INSTRUCTIONS FOR THE TASK: Everything in the records below must be repeated exactly, except the pictures.

RAW DATA:
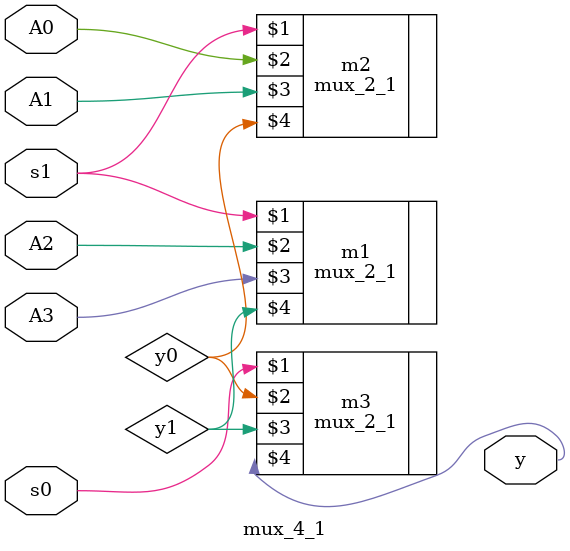
<source format=v>
`timescale 1ns / 1ps


module mux_4_1(input s0, s1,input  A0,A1,A2,A3,output y);
  
  wire y0, y1;
  
mux_2_1 m1(s1, A2, A3, y1);
mux_2_1 m2(s1, A0, A1, y0);
mux_2_1 m3(s0, y0, y1, y);
endmodule
</source>
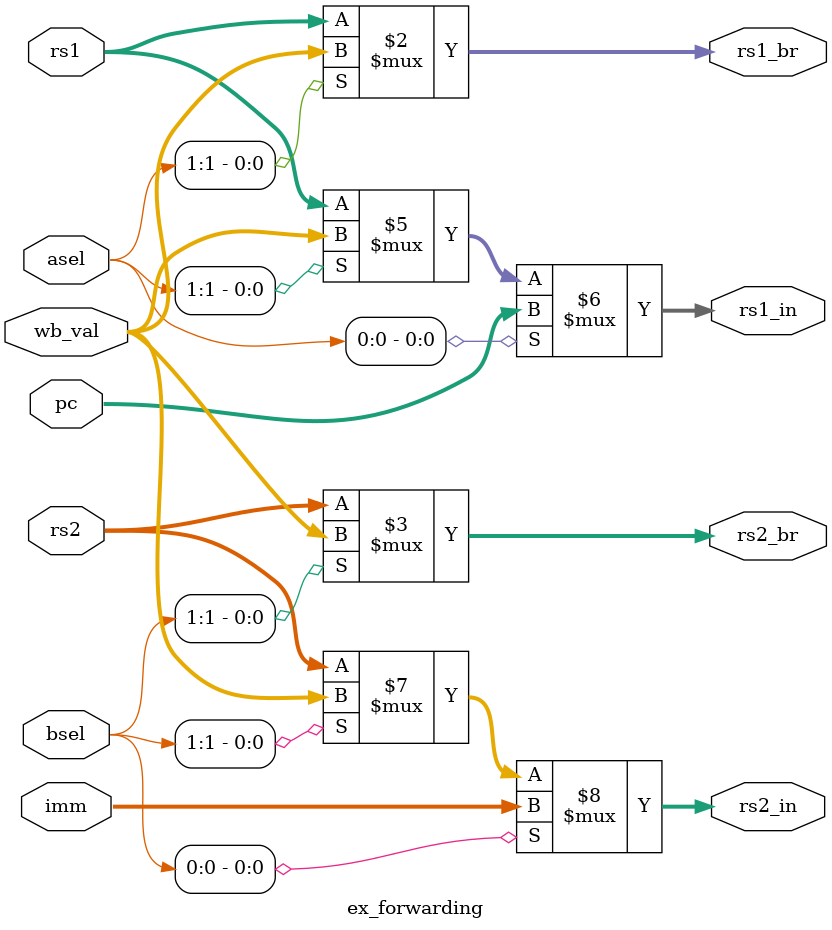
<source format=v>
module ex_forwarding (
    input [31:0] rs1,
    input [31:0] rs2,
    input [31:0] wb_val,
    input [31:0] pc,
    input [31:0] imm,
    input [1:0] asel,
    input [1:0] bsel,
    output reg [31:0] rs1_in,
    output reg [31:0] rs2_in,
    output reg [31:0] rs1_br,
    output reg [31:0] rs2_br
);
    always @(*) begin
        rs1_br = asel[1] ? wb_val : rs1; // if asel first bit is high, forward wb_val, else keep rs1
        rs2_br = bsel[1] ? wb_val : rs2; // if bsel first bit is high, forward wb_val, else keep rs2
    end

    always @(*) begin
        rs1_in = asel[0] ? pc : (asel[1] ? wb_val : rs1); // if asel second bit is high, forward pc, else keep rs1_br
        rs2_in = bsel[0] ? imm : (bsel[1] ? wb_val : rs2); // if bsel second bit is high, forward imm, else keep rs2_br
    end
endmodule
</source>
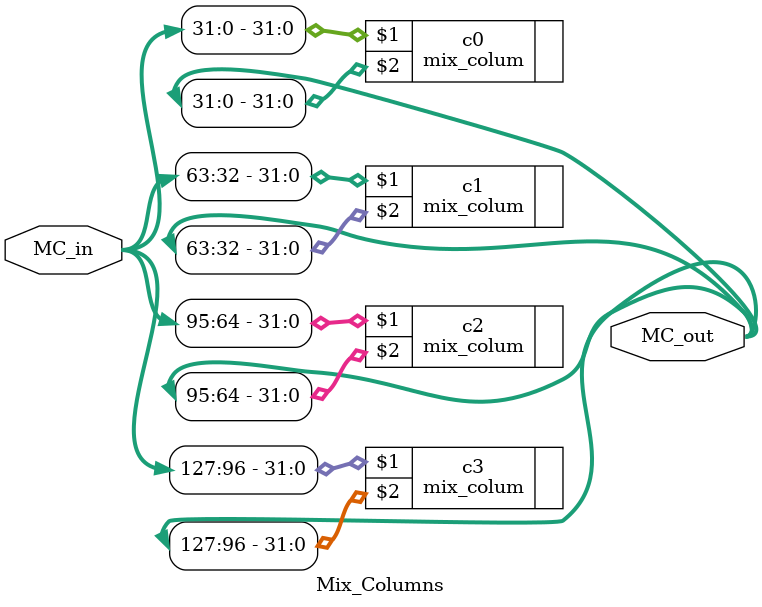
<source format=v>
`timescale 1ns / 1ps


module Mix_Columns(
                    input [127:0] MC_in,
                    output [127:0] MC_out
    );
  
mix_colum c0 (MC_in[31:0],MC_out[31:0]);
mix_colum c1 (MC_in[63:32],MC_out[63:32]);
mix_colum c2 (MC_in[95:64],MC_out[95:64]);
mix_colum c3 (MC_in[127:96],MC_out[127:96]);
    
    
endmodule

</source>
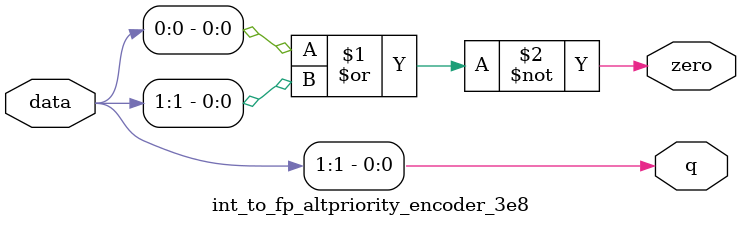
<source format=v>
module  int_to_fp_altpriority_encoder_3e8
	( 
	data,
	q,
	zero) ;
	input   [1:0]  data;
	output   [0:0]  q;
	output   zero;
	assign
		q = {data[1]},
		zero = (~ (data[0] | data[1]));
endmodule
</source>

TASK ANSWER:
<source format=v>
`timescale 1ns / 1ps


module mux_4_1(input s0, s1,input  A0,A1,A2,A3,output y);
  
  wire y0, y1;
  
mux_2_1 m1(s1, A2, A3, y1);
mux_2_1 m2(s1, A0, A1, y0);
mux_2_1 m3(s0, y0, y1, y);
endmodule
</source>
<source format=v>
module ex_forwarding (
    input [31:0] rs1,
    input [31:0] rs2,
    input [31:0] wb_val,
    input [31:0] pc,
    input [31:0] imm,
    input [1:0] asel,
    input [1:0] bsel,
    output reg [31:0] rs1_in,
    output reg [31:0] rs2_in,
    output reg [31:0] rs1_br,
    output reg [31:0] rs2_br
);
    always @(*) begin
        rs1_br = asel[1] ? wb_val : rs1; // if asel first bit is high, forward wb_val, else keep rs1
        rs2_br = bsel[1] ? wb_val : rs2; // if bsel first bit is high, forward wb_val, else keep rs2
    end

    always @(*) begin
        rs1_in = asel[0] ? pc : (asel[1] ? wb_val : rs1); // if asel second bit is high, forward pc, else keep rs1_br
        rs2_in = bsel[0] ? imm : (bsel[1] ? wb_val : rs2); // if bsel second bit is high, forward imm, else keep rs2_br
    end
endmodule
</source>
<source format=v>
`timescale 1ns / 1ps


module Mix_Columns(
                    input [127:0] MC_in,
                    output [127:0] MC_out
    );
  
mix_colum c0 (MC_in[31:0],MC_out[31:0]);
mix_colum c1 (MC_in[63:32],MC_out[63:32]);
mix_colum c2 (MC_in[95:64],MC_out[95:64]);
mix_colum c3 (MC_in[127:96],MC_out[127:96]);
    
    
endmodule

</source>
<source format=v>
module  int_to_fp_altpriority_encoder_3e8
	( 
	data,
	q,
	zero) ;
	input   [1:0]  data;
	output   [0:0]  q;
	output   zero;
	assign
		q = {data[1]},
		zero = (~ (data[0] | data[1]));
endmodule
</source>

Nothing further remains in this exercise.